Evidentemente, el perfil de las personas mayores varía mucho como efecto de las desigualdades sociales. El tan estimado envejecimiento activo es más fácil de conseguir cuando se dispone de recursos económicos y culturales, así como de un amplio abanico de redes familiares y sociales. Los sectores de población más humildes envejecen en peores condiciones de salud, y la esperanza de vida es más baja que entre los sectores más adinerados. Por otra parte, no se envejece igual siendo hombre o siendo mujer. El ejercicio de los roles de género a lo largo de la vida establece desigualdades que se reproducen y acrecientan en la vejez. También las transformaciones de los cuerpos se perciben de forma diferente, de manera que para las mujeres es un imperativo tejer estrategias para disimular los signos del envejecimiento y evitar la invisibilidad social asociada a la vejez que, en el caso de los hombres, se expresa de forma bien distinta. Como señaló Susan Sontag hay un doble estándar para envejecer. Cabe mencionar, finalmente, las diferencias en la forma de envejecer entre las personas que no residen en sus países de origen y que tienen el dilema de mantenerse en ellos o de volver a su país.

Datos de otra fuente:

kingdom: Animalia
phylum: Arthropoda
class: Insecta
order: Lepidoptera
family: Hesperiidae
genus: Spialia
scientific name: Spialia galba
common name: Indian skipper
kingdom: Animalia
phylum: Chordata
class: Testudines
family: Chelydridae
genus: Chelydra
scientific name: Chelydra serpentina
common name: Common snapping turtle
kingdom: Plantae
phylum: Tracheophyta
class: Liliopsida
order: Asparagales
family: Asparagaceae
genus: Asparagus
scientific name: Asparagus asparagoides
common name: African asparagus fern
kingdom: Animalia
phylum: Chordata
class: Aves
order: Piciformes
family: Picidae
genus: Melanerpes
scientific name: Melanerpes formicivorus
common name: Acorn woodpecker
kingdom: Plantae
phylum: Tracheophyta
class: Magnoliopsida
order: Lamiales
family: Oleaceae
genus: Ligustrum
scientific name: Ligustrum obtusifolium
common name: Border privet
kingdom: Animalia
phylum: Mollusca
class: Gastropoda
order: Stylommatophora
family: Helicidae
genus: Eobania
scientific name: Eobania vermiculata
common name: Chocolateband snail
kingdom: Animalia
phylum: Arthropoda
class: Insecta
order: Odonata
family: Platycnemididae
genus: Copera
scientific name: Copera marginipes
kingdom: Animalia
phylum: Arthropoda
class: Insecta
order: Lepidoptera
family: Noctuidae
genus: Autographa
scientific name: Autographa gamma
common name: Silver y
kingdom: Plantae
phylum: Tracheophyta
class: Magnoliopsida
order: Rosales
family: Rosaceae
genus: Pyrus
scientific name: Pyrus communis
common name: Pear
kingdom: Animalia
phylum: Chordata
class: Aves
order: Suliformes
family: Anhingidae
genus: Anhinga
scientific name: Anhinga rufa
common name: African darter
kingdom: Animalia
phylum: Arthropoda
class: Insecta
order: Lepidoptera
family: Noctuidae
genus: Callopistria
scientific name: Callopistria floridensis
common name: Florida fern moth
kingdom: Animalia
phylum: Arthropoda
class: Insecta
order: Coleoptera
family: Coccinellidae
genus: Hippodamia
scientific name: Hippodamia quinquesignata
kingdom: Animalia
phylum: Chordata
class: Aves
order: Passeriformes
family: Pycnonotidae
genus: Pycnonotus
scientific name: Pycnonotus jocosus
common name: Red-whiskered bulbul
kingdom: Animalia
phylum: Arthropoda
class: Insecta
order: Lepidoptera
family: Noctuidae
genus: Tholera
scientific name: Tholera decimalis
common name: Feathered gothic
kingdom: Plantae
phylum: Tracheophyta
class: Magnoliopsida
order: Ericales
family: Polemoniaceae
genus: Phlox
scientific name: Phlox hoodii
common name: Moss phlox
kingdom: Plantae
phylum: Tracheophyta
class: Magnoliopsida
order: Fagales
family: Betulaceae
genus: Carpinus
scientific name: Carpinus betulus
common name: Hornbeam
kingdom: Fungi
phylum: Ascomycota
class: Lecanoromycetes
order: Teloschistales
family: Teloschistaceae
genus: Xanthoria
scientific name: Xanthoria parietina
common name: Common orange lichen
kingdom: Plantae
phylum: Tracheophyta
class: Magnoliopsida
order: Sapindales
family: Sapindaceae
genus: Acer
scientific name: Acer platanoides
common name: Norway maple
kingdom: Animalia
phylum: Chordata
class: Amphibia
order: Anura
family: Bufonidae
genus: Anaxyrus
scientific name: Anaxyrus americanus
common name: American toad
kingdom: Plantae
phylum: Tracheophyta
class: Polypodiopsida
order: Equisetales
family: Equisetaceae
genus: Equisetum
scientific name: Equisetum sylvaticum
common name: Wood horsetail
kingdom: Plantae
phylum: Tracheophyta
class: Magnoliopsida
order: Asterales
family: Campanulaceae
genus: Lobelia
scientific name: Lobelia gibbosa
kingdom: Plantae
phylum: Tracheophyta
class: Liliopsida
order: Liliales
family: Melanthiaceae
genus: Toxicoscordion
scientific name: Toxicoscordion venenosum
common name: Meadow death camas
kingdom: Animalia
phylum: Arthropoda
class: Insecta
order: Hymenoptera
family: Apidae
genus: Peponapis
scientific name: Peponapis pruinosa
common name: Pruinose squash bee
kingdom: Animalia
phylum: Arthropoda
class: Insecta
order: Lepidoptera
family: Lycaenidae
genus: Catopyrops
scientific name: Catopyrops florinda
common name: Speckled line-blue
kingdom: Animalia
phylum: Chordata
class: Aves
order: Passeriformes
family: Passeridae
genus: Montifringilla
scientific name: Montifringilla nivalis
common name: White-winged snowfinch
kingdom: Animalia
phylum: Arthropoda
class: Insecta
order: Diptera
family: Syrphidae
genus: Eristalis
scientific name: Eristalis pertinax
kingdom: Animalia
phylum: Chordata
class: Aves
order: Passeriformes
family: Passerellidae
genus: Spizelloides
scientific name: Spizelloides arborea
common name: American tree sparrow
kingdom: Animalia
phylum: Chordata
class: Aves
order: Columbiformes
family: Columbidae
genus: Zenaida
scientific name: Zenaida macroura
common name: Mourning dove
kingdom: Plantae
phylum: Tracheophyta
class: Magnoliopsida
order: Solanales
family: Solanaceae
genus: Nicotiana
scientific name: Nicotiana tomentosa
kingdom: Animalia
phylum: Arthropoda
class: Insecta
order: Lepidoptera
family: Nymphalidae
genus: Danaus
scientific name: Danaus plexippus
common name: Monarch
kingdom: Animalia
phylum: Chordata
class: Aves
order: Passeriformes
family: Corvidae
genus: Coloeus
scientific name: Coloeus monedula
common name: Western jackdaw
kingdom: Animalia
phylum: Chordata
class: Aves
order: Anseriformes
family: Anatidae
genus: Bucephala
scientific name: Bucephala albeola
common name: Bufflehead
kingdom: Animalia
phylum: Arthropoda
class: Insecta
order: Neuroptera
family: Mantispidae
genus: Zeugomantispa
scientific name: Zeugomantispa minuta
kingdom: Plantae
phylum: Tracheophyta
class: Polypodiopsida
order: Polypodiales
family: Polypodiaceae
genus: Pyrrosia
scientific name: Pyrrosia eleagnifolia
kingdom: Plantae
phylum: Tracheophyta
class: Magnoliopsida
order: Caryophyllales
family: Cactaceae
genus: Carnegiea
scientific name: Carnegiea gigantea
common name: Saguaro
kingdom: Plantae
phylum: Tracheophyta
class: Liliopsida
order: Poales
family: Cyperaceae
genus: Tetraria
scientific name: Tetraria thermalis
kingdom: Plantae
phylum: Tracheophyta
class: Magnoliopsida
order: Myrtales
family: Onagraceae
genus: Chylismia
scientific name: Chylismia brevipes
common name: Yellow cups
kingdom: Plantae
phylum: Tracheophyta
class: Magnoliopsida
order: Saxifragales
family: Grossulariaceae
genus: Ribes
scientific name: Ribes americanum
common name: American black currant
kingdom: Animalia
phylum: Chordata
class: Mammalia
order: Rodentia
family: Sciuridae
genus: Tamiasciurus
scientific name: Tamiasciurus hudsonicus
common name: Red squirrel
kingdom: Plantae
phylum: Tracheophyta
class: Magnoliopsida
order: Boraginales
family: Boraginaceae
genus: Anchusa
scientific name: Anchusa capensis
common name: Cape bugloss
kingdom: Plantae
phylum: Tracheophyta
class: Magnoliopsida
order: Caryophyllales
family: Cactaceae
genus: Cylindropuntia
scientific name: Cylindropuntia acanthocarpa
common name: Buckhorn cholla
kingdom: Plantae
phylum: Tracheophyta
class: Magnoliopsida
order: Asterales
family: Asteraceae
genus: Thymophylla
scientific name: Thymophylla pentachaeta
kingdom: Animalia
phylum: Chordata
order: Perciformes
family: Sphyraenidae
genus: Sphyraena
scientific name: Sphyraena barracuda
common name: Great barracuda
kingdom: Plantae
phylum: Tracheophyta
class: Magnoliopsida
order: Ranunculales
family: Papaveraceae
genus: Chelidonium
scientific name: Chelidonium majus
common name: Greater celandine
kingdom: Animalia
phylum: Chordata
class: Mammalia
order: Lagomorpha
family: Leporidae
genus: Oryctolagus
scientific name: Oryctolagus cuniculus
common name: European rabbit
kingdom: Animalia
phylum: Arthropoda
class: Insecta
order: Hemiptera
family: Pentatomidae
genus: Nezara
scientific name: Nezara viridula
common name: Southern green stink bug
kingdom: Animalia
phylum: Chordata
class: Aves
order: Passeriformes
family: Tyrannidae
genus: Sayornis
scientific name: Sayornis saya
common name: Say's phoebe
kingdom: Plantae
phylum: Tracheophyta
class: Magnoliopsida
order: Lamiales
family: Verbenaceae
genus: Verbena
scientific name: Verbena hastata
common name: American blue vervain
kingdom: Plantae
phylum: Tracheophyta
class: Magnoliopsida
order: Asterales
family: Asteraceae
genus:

Pero hay otro tema importante que aparece también asociado a la vejez como es la necesidad de cuidados que requieren las personas mayores que han perdido su capacidad de autonomía y han entrado en situación de dependencia, lo que implica necesitar de terceras personas para realizar actividades básicas de la vida diaria. El análisis de los cuidados en la etapa del final de la vida constituye un punto crítico para comprender cómo este incremento de la longevidad modela las experiencias y significados del cuidado, moviliza agentes y recursos para llevarlo a cabo y constituye un punto de interconexión entre la economía moral y la economía política. Sí, es posible que necesitemos más cuidados en la etapa final de nuestras vidas. Pero recordemos que ser cuidado es un derecho, no un capricho. Cuidar y ser cuidado es la base del sustento de la vida y merece dar valor también acompañarnos para tener un final de vida digno.
Hay pues un “nuevo envejecimiento” asociado al incremento de la longevidad, pero también a las nuevas formas de vivir y de reivindicarnos como personas. Y este es sin duda uno de los cambios más profundos de nuestra sociedad, puesto que modifica las experiencias de vida, transforma la relación entre generaciones y afecta a las lógicas económicas y políticas de los Estados. Hay que reivindicar la nueva vejez, en lugar de denigrarla. Mary Luz Esteban, antropóloga y amiga, ha escrito el Manifiesto de las mujeres viejas. Una poesía feminista que reivindica a estas mujeres viejas soberanas de sí mismas, que no podemos asociar a los estereotipos de pasividad, sumisión y receptoras de cuidados. Me siento felizmente representada.
Economistas sin Fronteras no se identifica necesariamente con la opinión de la autora y esta no compromete a ninguna de las organizaciones con las que colabora.